Are exotic speaker cabinet materials overrated?


Seems a lot of speaker companies are coming out with new non resonant cabinet materials all the time. Wilson especially seems to be inventing a new M X V material every year. Other top speaker companies seem to be staying with MDF even when their speakers match the above mentioned speaker company prices. Do these exotic materials really contribute to a better sound or do they add an unnatural quality to the sound. 

 

hiendmmoe

Speaker manufacturers go to great lengths to measure resonance with laser interferometors and very sophisticated doppler instruments.  Then reviewers give the box the knuckle rap test.  Go figure.  Some of the most solid materials like aluminum in a Magico speaker are very heavy and difficult to bring into a typical home and move around to find a good sweet spot balance.  An interesting tidbit on the Yamaha NS-5000 speakers made with Hokkaido Birch is that when they sent the wood to Malaysia where they are made in the same factory that makes pianos, the wood warped.  They had to fix that production issue, which they did. I found that on the forest product company's website after a very deep google dive. The piano black lacquer finish also helps controls the resonance.  Whether the wood serves the same function in the speaker as it does in a piano or wood musical instrument that Yamaha makes is unclear.  In the end, the final sound is tuned by ear and there are numerous things that affect that outcome obviously.

Wilson Benesch achieves a stiff structure through a woven composite material.

They used to use carbon fiber but have evolved to a biocomposite. Stiff and strong

without all the internal bracing, weight and size. McLaren-esque

 

No, they are not overrated. While there are a few (very few) speaker manufacturers that incorporate cabinet resonance into their speaker design, setting those aside, the difference in sound quality between a speaker with cabinet resonances and an otherwise inert cabinet is huge. Rockport Technologies, Acora, and Kaiser are all examples of this, each using unique materials for their cabinets.

My own Cabinet Design, if adopted, will be something in relation to what Kaiser produce as a Cabinet. 

My material of choice for the structure of the Speaker Cabinet, is the same as Kaiser is using. Even though Kaiser have relabeled it with the name Tank Wood.

The owner of Kaiser has a lifelong Career working with sound, of which a large proportion has been in R&D, funded by Industry with substantial funding. 

Stereophile’s accelerometer tests are quite telling concerning this topic. 

They have measured conventional MDF boxes like the Spendor A7 and Philharmonic BMR monitor that produce barely any resonance. Conversely, some of the special material Wilsons are shown to have at least one high amplitude resonance. 

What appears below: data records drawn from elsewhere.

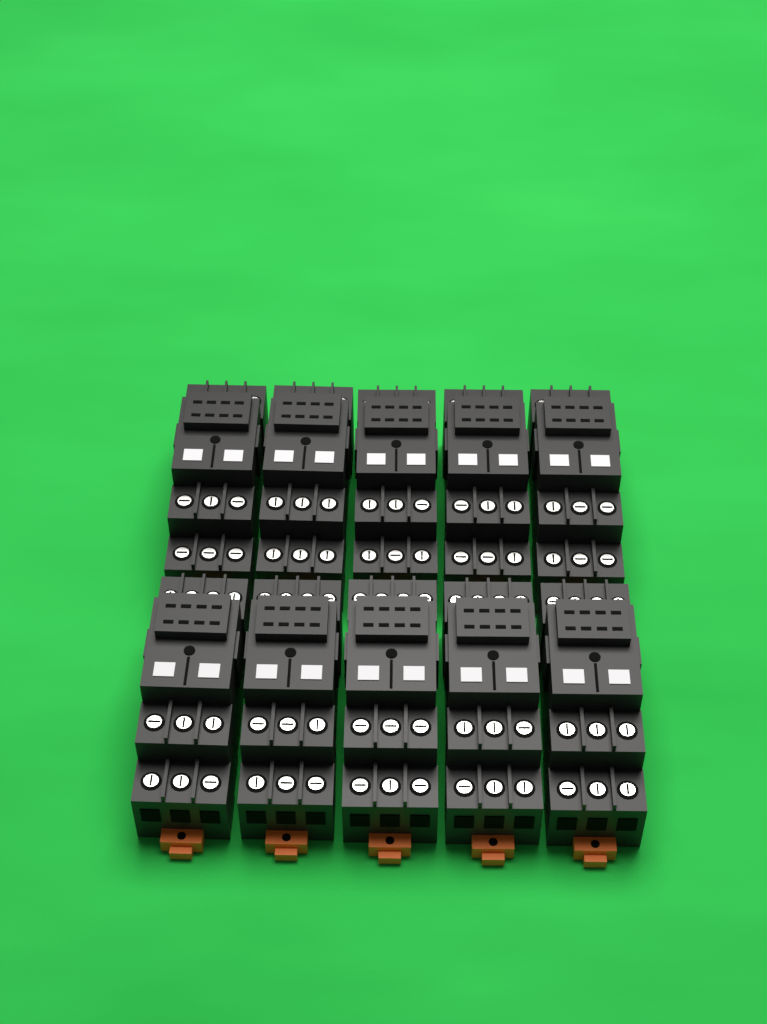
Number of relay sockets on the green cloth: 10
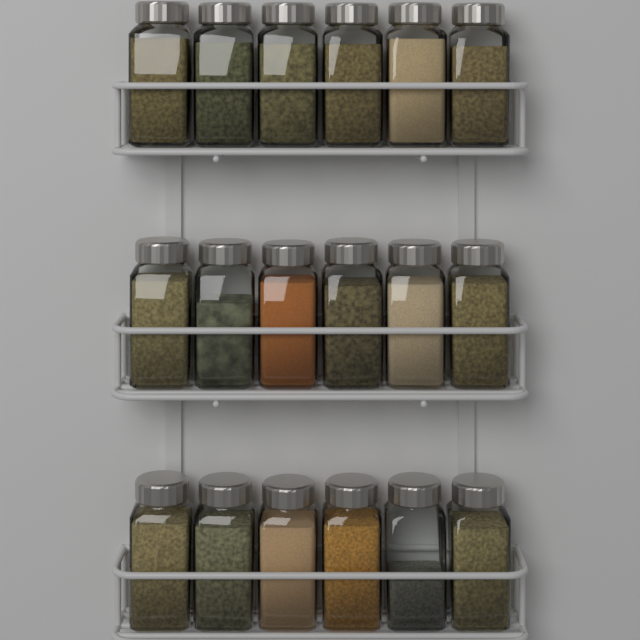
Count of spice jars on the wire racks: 18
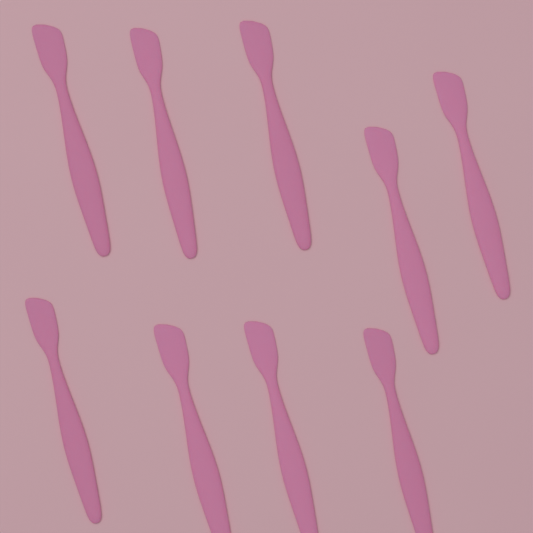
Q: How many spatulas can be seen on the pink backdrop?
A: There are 9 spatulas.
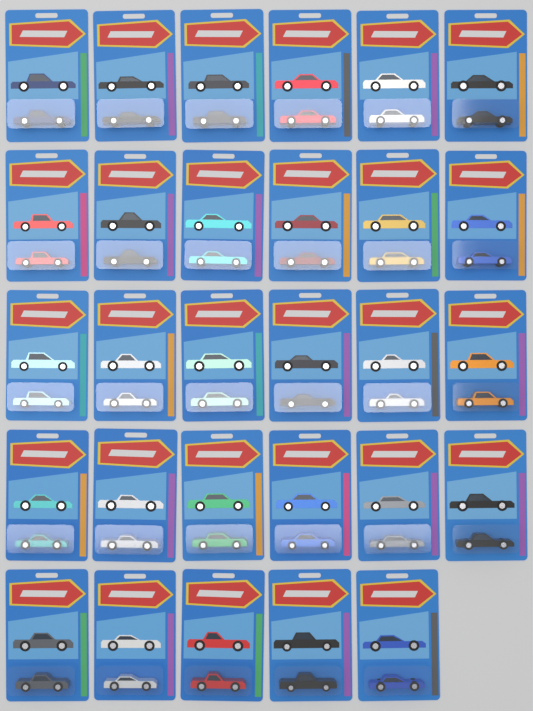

Based on my subjective experience, I believe a well-braced MDF cabinet, with sufficient wall thickness, is good enough for controlling any otherwise audible resonances. Often times, a speaker’s port resonance will be more audible than any of its cabinet vibrations. A good example is the Q Acoustics concept 50–barely any measured cabinet resonance, but it does have a port resonance at ≈160Hz that I found was surprisingly audible and distracting in my listening. 

It seems like the well-braced aluminum cabinets from the likes of YG and Magico are the most consistently inert in Stereophile’s tests.